İncelenecek Metin:
• • •

ORUCU NASIL TUTMALIYIZ?

Oruç, kelime anlamiyla bir seyden uzaklasmak, bir seye karsi kendini tutmak demektir. Dinî anlamda ise oruç, tutmaya ehil olan kimselerin niyet ederek ikinci fecirden itibaren günesin batisina kadar orucu bozan seylerden korunmalidir. Yani oruç, belli bir süreyle yeme, içme ve cinsel isteklerden uzak durmaktir.

Oruç, Bakara suresinin 183. ayet-i kerimesi mucibince mazereti olmayan her erkek ve kadin Müslümana farzdir. Herkesin bu ayda farz olan orucu tutmasi sarttir. Çünkü, Cenab-i Hak, yeryüzünü essiz nimetleriyle bir sofra haline getirmistir. Sayilmayacak kadar çok nimetlerini dizmesiyle bize, Rahman ve Rahim oldugunu gösterdigi gibi, milyarlarca hücremizin gida ihtiyaçlarini da teker teker zamaninda ulastirmakla Rububiyetini (Her seyin Rabbi oldugunu) de ifade etmistir. Böyle bir Rububiyete Ubudiyetle (kulluk) karsilik vermek gerekmez mi? Elbette gerekir. Iste ramazan ayinda oruç tutan Müslümanlar birdenbire muntazam bir ordu hükmüne geçerler. Bilhassa aksama dogru Cenab-i Hakk’in ziyafetine davet edilmis bir sekilde “Buyurunuz.” emrini bekliyorlar gibi bir “kulluk” tavri gösteriyorlar. Böylece, o sefkatli, hasmetli ve genis Rahmaniyete karsi, büyük ve intizamli bir sekilde kulluk vazifesini yerine getirmis olarak karsilik vermis olurlar. Acaba kendini insan kabul eden bir varlik, böyle bir serefli vazifeye istirak etmez mi?

Oruç, toplumu terbiye etmelidir. Içtimaî hayata baktigimizda, insanlarin maddî yönden çesitli imkânlar içerisinde yaratildigini görürüz. Cenab-i Hak bunun için, devamli zenginleri fakirlerin yardimina davet ediyor. Normalde bir zengin (tok), bir fakirin (açin) halini disaridan bakmakla yeteri kadar idrak edemez. Oysa oruç, fakirin açliktan dolayi acinacak halini zengine daha iyi anlatabilir.

• • •

Veri Kümesi Kesiti:
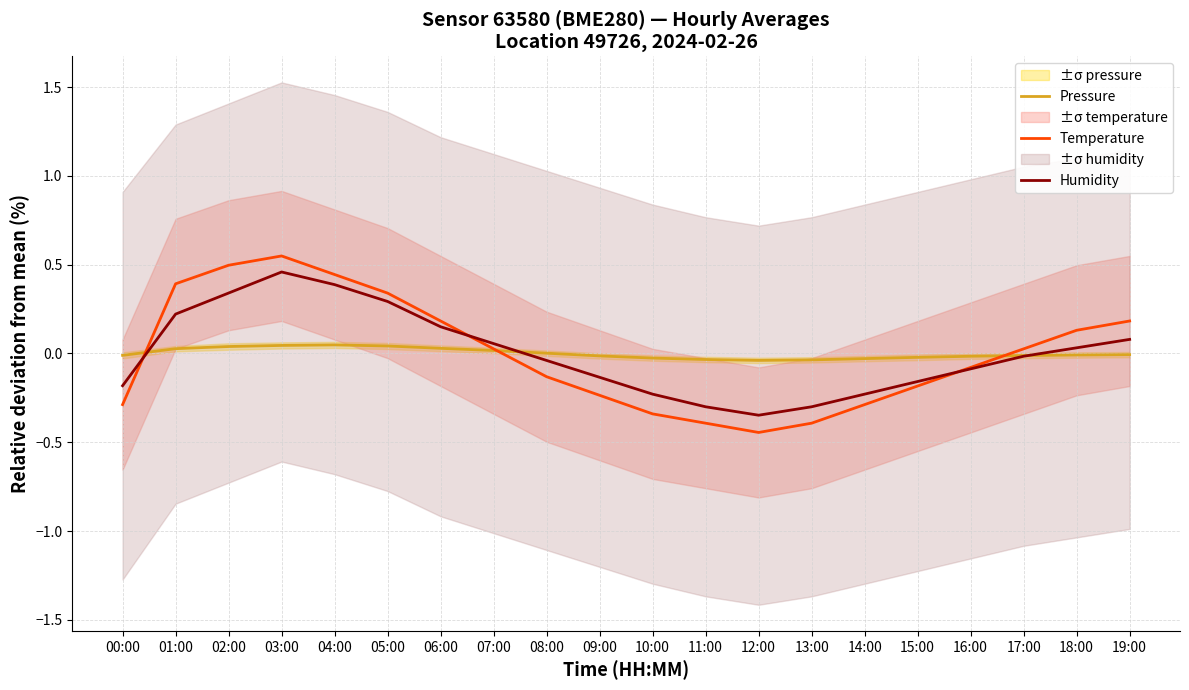

What are all the series names shown in the legend?

Pressure, Temperature, Humidity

• • •

Görev 1: Oruç metnine göre oruç, Bakara suresinin kaçıncı ayetine göre farzdır?
Görev 2: Oruçla ilgili metni kaldığı yerden sürdürün.

Alıştırma Cevabı 1: 183. ayetine göre.

Alıştırma Cevabı 2:
Eger oruç olmasa pek çok zengin ve nefisperest insan, açlik ve fakirligin ne kadar elim ve sefkate muhtaç oldugunu anlayamazlar. Iste oruç, zengini, fakirin haliyle hallendirdiginden dolayi, ihtiyaç içinde kivranmanin ne demek oldugunu bizzat yasayarak idrak ettiriyor. Bu sayede de toplumda, insanlar arasinda bir yardimlasma, bir sosyal dayanisma ve hemcinsine karsi bir sefkat duygusu olusuyor.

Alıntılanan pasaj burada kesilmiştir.